### EXERCISE PROMPT
Gather each line below that contains the string "John" and copy it in full. Case counts, so treat a match as valid only when its capitalization is identical.

--- BEGIN INFORMATION SUPPLIED ---

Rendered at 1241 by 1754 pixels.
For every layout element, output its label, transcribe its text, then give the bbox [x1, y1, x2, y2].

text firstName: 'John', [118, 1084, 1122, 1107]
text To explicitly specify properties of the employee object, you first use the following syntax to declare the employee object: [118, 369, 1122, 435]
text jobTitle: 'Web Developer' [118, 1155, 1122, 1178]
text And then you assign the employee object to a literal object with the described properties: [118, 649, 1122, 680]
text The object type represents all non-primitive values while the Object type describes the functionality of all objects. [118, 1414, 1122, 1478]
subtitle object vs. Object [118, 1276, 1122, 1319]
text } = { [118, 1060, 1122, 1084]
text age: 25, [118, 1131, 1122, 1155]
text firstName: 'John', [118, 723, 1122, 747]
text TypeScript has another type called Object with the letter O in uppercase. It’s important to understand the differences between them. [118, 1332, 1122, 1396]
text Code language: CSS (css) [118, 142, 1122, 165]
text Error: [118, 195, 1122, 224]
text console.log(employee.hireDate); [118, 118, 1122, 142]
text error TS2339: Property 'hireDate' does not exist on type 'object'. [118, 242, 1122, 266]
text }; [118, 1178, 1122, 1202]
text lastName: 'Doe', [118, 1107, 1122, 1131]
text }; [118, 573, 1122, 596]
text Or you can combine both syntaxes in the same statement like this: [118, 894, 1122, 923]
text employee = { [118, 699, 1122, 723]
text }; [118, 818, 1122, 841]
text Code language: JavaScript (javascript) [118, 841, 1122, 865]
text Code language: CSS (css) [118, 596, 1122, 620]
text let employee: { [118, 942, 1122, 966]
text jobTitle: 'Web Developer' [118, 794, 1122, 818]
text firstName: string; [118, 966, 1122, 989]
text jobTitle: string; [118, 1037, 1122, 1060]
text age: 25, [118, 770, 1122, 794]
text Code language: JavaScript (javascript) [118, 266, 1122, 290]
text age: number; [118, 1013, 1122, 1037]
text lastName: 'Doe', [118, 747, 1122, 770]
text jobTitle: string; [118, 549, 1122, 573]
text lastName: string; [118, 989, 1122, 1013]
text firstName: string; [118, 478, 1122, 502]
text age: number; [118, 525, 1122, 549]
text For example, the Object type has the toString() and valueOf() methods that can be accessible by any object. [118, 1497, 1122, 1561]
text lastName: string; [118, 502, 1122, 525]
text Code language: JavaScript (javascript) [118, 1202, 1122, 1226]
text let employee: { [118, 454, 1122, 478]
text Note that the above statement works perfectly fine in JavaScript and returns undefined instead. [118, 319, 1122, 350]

--- END INFORMATION SUPPLIED ---

### RESPONSE
text firstName: 'John', [118, 1084, 1122, 1107]
text firstName: 'John', [118, 723, 1122, 747]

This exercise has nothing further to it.